Sometimes, a combined scheme is adopted in which the water is first stored in the reservoir formed at the upstream side of the dam, and this water is used for water power generation.
The discharge from the power house is fed back into the river, to the downstream side of the dam. Thus, sufficient quantity of flow is again available in the river.
At a suitable location in the downstream, a pick up weir is constructed. This weir diverts the water from the river to the canal.
How can we leave the second main among the types of irrigation alone? Shake your hands with lift irrigation now.
Lift irrigation- second among types of irrigation
Lift irrigation is practiced when the water- supply is at too low a level to run by gravitation on to the land.
In such a circumstances water is lifted by mechanical means. Irrigation from wells is an example of lift irrigation, in which sub- soil water is lifted up to the surface and is then conveyed to the agricultural fields.
Now that you know all types of irrigation, how do you choose the right one for your requirement?

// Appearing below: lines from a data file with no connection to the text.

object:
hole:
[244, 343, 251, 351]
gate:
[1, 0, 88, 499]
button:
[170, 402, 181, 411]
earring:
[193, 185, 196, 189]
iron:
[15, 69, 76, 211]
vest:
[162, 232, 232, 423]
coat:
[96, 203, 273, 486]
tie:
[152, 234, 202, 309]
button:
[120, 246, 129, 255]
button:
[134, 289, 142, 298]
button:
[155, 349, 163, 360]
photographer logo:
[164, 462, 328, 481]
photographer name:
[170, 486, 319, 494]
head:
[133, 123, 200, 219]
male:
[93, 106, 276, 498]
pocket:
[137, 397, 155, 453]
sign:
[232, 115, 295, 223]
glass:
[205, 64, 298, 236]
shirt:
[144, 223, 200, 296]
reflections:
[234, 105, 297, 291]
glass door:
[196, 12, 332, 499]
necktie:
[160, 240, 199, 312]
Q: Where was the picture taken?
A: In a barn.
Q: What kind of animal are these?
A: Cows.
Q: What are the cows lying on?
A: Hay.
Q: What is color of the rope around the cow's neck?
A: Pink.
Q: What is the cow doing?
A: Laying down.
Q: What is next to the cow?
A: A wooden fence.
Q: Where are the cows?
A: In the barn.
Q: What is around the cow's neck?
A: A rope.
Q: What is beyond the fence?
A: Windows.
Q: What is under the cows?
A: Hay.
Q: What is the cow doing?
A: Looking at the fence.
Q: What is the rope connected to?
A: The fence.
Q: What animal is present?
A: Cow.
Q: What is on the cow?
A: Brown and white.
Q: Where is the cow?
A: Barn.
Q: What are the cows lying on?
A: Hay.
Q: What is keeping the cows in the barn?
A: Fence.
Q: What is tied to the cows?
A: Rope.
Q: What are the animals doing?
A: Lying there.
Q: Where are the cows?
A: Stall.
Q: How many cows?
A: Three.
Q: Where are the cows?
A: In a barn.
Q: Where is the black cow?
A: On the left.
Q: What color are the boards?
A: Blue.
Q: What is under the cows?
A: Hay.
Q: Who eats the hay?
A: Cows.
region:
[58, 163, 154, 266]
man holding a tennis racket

Choice between types of irrigation
Direct irrigation scheme is adopted in the circumstances where the river is perennial and has a normal flow throughout the irrigation season, never less at any time than the requirements of the field.
On the contrary, storage irrigation system is adopted when the river flow is either not perennial, or where flow is insufficient during certain parts of the crop season for irrigation requirements.
In a multistage river valley development, a combined storage- cum diversion scheme is more useful.